Take a long hard look at this relationship.

EmbarrassedUser · 28/09/2020 22:00

He sounds like a right tight wad @happydays67 If you spilt up after kids, that’ll be you getting £150pcm (or less) and that’s if he can be bothered to pay. Just buy your own place and have him over every once in a while.

combatbarbie · 28/09/2020 22:00

So your share of the house is 75% and that's been discussed?

doodleygirl · 28/09/2020 22:10

You would be mad to move in with him if he is really suggesting you pay more for food. He sounds mean and stingy.

happydays67 · 28/09/2020 22:27

@combatbarbie yes so it would say in the deed 75% is mine, and the remaining 25% plus any
Profit is split equally

OP posts:
newnameforthis123 · 28/09/2020 22:28

He pays less than half what he should be if she was to pursue him for maintenance through formal channels.

He will have four times your disposable income and is quibbling over toiletries despite this.

He sounds like a dick to be honest. He contributes £150 towards housing, clothing, feeding, hobbies... of his own child.
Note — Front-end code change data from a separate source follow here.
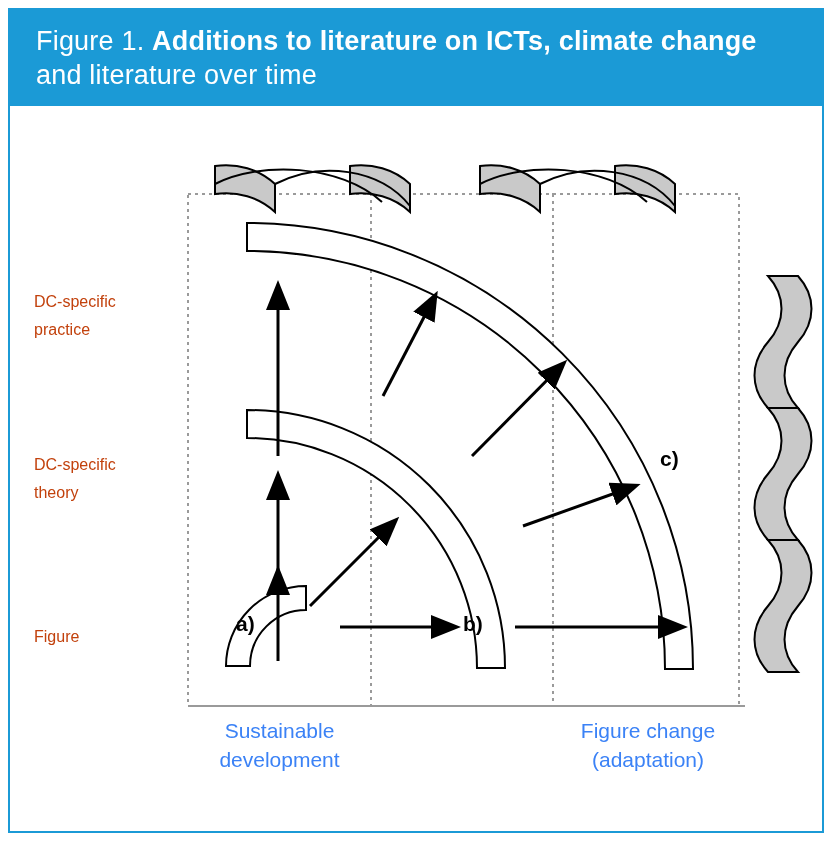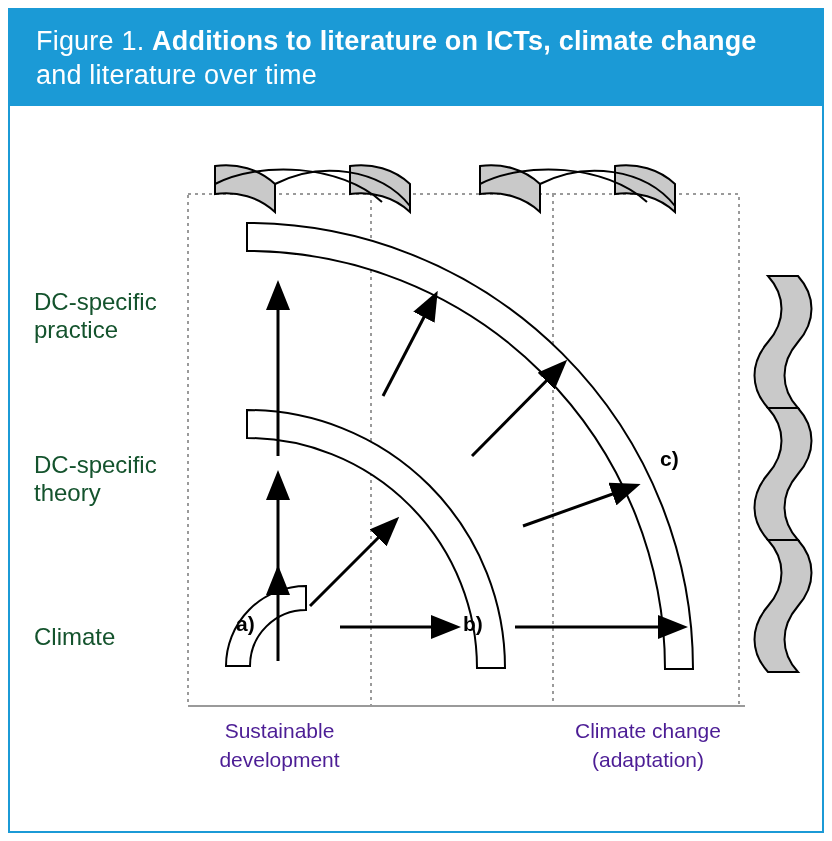--- a/index.html
+++ b/index.html
@@ -57,8 +57,8 @@
   }
   .axis-label {
     position: absolute;
-    font-size: 24px;
-    color: #14532d;
+    font-size: 16px;
+    color: #c2410c;
     line-height: 28px;
     text-align: left;
     white-space: pre-line;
Do you think that's what a decent parent does?

newnameforthis123 · 28/09/2020 22:29

By "she" I mean the mother of his child, obviously.

combatbarbie · 28/09/2020 22:43

If you can afford another 25% then yes absolutely do it but I'd be inclined due to salaries that it's 50/50 so he pays the mortgage,and rest of bills are 50/50. If he's going to quibble over what a 5yr old eats, tell him to grow up.